The Endangered Species Act of 1973, adopted to conserve and protect endangered or threatened species, has done little to live up to its mission. Instead, contends Alexander Annett of The Heritage Foundation, the act has fostered an out-of-control federal bureaucracy that deprives private property owners of their constitutional rights.
Since the ESA’s inception, only 27 of the more than 1,150 animals and plants listed have been removed from the endangered or threatened list. An analysis by the National Wilderness Institute concluded that not one of those species was de-listed because its improved numbers could be attributed to ESA activity.
ESA proponents were thoroughly embarrassed last spring when Interior Secretary Bruce Babbitt announced that another 33 endangered and threatened species were ready for de-listing. Babbitt claimed the de-listing was proof that the agency was working . . . and had that claim disputed by the director of his own department’s Fish and Wildlife Service, who noted that Babbitt’s list “included species which we believe to be extinct and those for which we have new scientific information concerning their taxonomy or abundance.”
Meanwhile, private property owners whose land includes species habitat must live under the threat of fines and jail sentences, and continue to watch in frustration as their property loses value because of ESA regulations.

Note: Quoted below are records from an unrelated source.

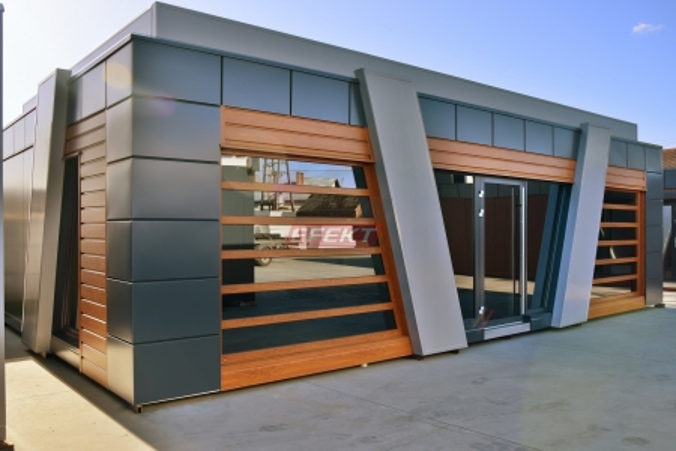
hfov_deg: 59.5
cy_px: 226
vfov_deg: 41.7
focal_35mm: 32
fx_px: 591
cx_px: 338
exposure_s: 1/100
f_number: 8
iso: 100
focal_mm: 21
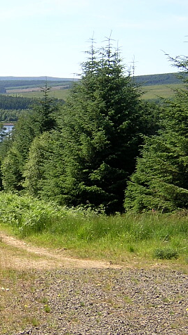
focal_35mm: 85
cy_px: 168
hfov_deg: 13.8
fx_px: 753
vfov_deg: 25.0
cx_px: -34
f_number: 6.6
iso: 119
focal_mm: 7.6
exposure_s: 1/135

According to the General Accounting Office’s most recent report on the ESA’s performance, released in 1994, most endangered species habitat is on land not owned by the federal government. Nonfederal lands accounted for more than 60 percent of the habitat for nearly three-quarters of the 712 species on ESA’s 1994 list. Roughly 37 percent of those species depend entirely on private land for their habitat.
“Unless Congress weighs in on the constitutional first principles of property rights and just compensation, both endangered species and landowners will continue to suffer,” warns Annett. in his Heritage Foundation Backgrounder, “Reforming the Endangered Species Act to Protect Species and Property Rights.”
Last fall Congress attempted to address the ESA’s shortcomings by attaching the Endangered Species Recovery Act of 1997 to the fiscal year 1999 omnibus appropriations bill. The effort failed . . . to the benefit of private property owners and endangered species, says Annett. The White House-supported proposal fell short, he notes, of addressing ESA’s major flaws.
- its overly broad definition of “harm,” which includes a landowner’s modification of species habitat–even modifications to improve habitat;
- its failure to require federal agencies to use sound science in their decisions and to examine the economic consequences of their actions;
- its encouragement of private property “takings” without compensation, as required by the Constitution’s Fifth Amendment.
- its negative incentives, which encourage private landowners to clear their land of endangered species and suitable habitat.
Annett contends that the interests of landowners and endangered species alike would be best served by a non-regulatory, voluntary species protection program patterned after the North American Waterfowl Management Plan (NAWMP) and similar efforts. Under the NAWMP, for example, the federal government offers grants and matching funds to local and regional groups, allowing them to buy conservation easements on privately owned wetlands, restore areas that once were wetland but have been drained, and enhance existing wetlands.
“These programs take advantage of the economic and social value people place on the presence of wetlands,” Annett writes. Similarly, “compensating [landowners] and rewarding them for acting as stewards of endangered species is the first and best incentive.”